== WHAT TO PRODUCE ==
When the word "transferencia" shows up in a line of the records below, copy that line.

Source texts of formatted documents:

----

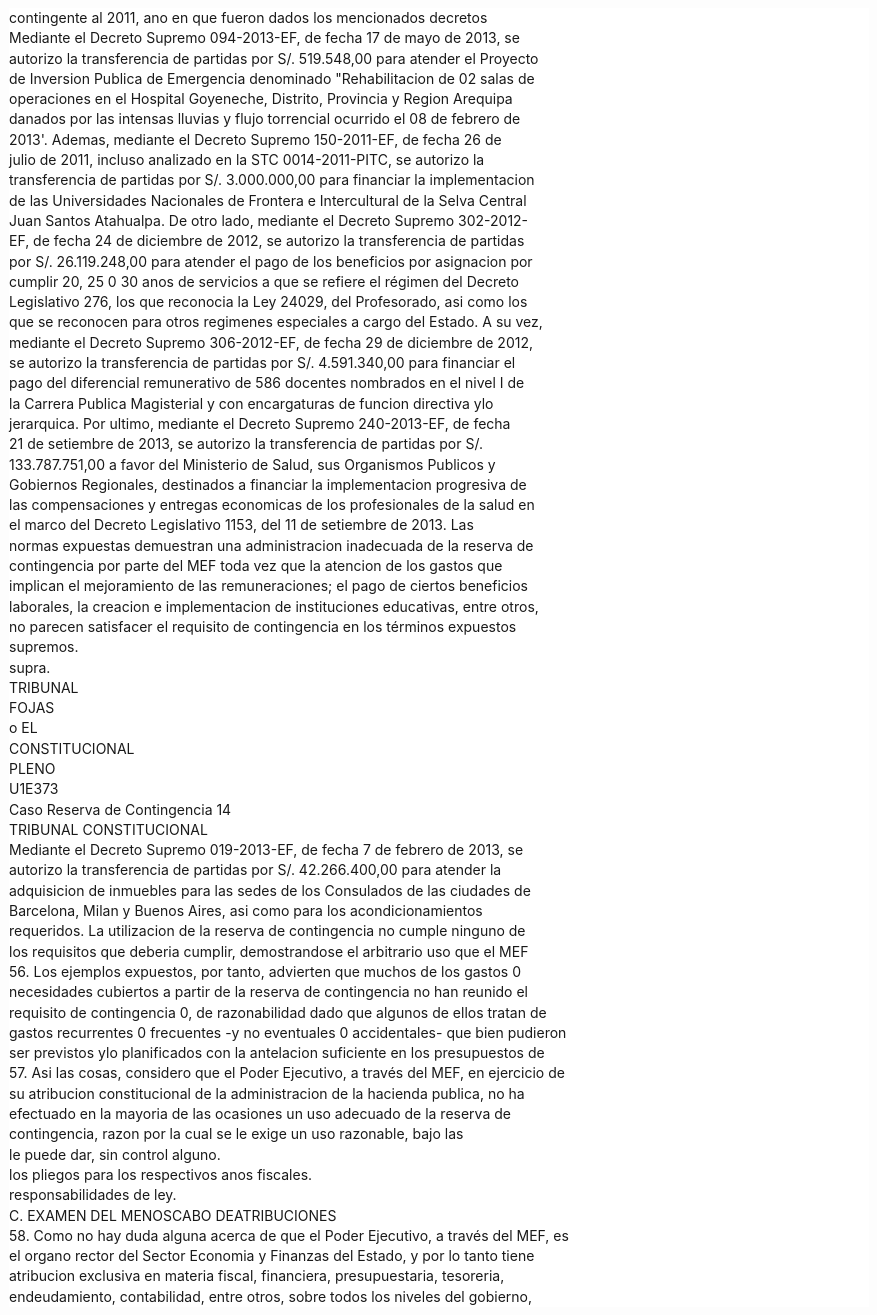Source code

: contingente al 2011, ano en que fueron dados los mencionados decretos  
Mediante el Decreto Supremo 094-2013-EF, de fecha 17 de mayo de 2013, se  
autorizo la transferencia de partidas por S/. 519.548,00 para atender el Proyecto  
de Inversion Publica de Emergencia denominado "Rehabilitacion de 02 salas de  
operaciones en el Hospital Goyeneche, Distrito, Provincia y Region Arequipa  
danados por las intensas lluvias y flujo torrencial ocurrido el 08 de febrero de  
2013'. Ademas, mediante el Decreto Supremo 150-2011-EF, de fecha 26 de  
julio de 2011, incluso analizado en la STC 0014-2011-PITC, se autorizo la  
transferencia de partidas por S/. 3.000.000,00 para financiar la implementacion  
de las Universidades Nacionales de Frontera e Intercultural de la Selva Central  
Juan Santos Atahualpa. De otro lado, mediante el Decreto Supremo 302-2012-  
EF, de fecha 24 de diciembre de 2012, se autorizo la transferencia de partidas  
por S/. 26.119.248,00 para atender el pago de los beneficios por asignacion por  
cumplir 20, 25 0 30 anos de servicios a que se refiere el régimen del Decreto  
Legislativo 276, los que reconocia la Ley 24029, del Profesorado, asi como los  
que se reconocen para otros regimenes especiales a cargo del Estado. A su vez,  
mediante el Decreto Supremo 306-2012-EF, de fecha 29 de diciembre de 2012,  
se autorizo la transferencia de partidas por S/. 4.591.340,00 para financiar el  
pago del diferencial remunerativo de 586 docentes nombrados en el nivel I de  
la Carrera Publica Magisterial y con encargaturas de funcion directiva ylo  
jerarquica. Por ultimo, mediante el Decreto Supremo 240-2013-EF, de fecha  
21 de setiembre de 2013, se autorizo la transferencia de partidas por S/.  
133.787.751,00 a favor del Ministerio de Salud, sus Organismos Publicos y  
Gobiernos Regionales, destinados a financiar la implementacion progresiva de  
las compensaciones y entregas economicas de los profesionales de la salud en  
el marco del Decreto Legislativo 1153, del 11 de setiembre de 2013. Las  
normas expuestas demuestran una administracion inadecuada de la reserva de  
contingencia por parte del MEF toda vez que la atencion de los gastos que  
implican el mejoramiento de las remuneraciones; el pago de ciertos beneficios  
laborales, la creacion e implementacion de instituciones educativas, entre otros,  
no parecen satisfacer el requisito de contingencia en los términos expuestos  
supremos.  
supra.  
TRIBUNAL  
FOJAS  
o EL  
CONSTITUCIONAL  
PLENO  
U1E373  
Caso Reserva de Contingencia 14  
TRIBUNAL CONSTITUCIONAL  
Mediante el Decreto Supremo 019-2013-EF, de fecha 7 de febrero de 2013, se  
autorizo la transferencia de partidas por S/. 42.266.400,00 para atender la  
adquisicion de inmuebles para las sedes de los Consulados de las ciudades de  
Barcelona, Milan y Buenos Aires, asi como para los acondicionamientos  
requeridos. La utilizacion de la reserva de contingencia no cumple ninguno de  
los requisitos que deberia cumplir, demostrandose el arbitrario uso que el MEF  
56. Los ejemplos expuestos, por tanto, advierten que muchos de los gastos 0  
necesidades cubiertos a partir de la reserva de contingencia no han reunido el  
requisito de contingencia 0, de razonabilidad dado que algunos de ellos tratan de  
gastos recurrentes 0 frecuentes -y no eventuales 0 accidentales- que bien pudieron  
ser previstos ylo planificados con la antelacion suficiente en los presupuestos de  
57. Asi las cosas, considero que el Poder Ejecutivo, a través del MEF, en ejercicio de  
su atribucion constitucional de la administracion de la hacienda publica, no ha  
efectuado en la mayoria de las ocasiones un uso adecuado de la reserva de  
contingencia, razon por la cual se le exige un uso razonable, bajo las  
le puede dar, sin control alguno.  
los pliegos para los respectivos anos fiscales.  
responsabilidades de ley.  
C. EXAMEN DEL MENOSCABO DEATRIBUCIONES  
58. Como no hay duda alguna acerca de que el Poder Ejecutivo, a través del MEF, es  
el organo rector del Sector Economia y Finanzas del Estado, y por lo tanto tiene  
atribucion exclusiva en materia fiscal, financiera, presupuestaria, tesoreria,  
endeudamiento, contabilidad, entre otros, sobre todos los niveles del gobierno,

----

== WRITTEN ANSWER ==
autorizo la transferencia de partidas por S/. 519.548,00 para atender el Proyecto  
transferencia de partidas por S/. 3.000.000,00 para financiar la implementacion  
EF, de fecha 24 de diciembre de 2012, se autorizo la transferencia de partidas  
se autorizo la transferencia de partidas por S/. 4.591.340,00 para financiar el  
21 de setiembre de 2013, se autorizo la transferencia de partidas por S/.  
autorizo la transferencia de partidas por S/. 42.266.400,00 para atender la  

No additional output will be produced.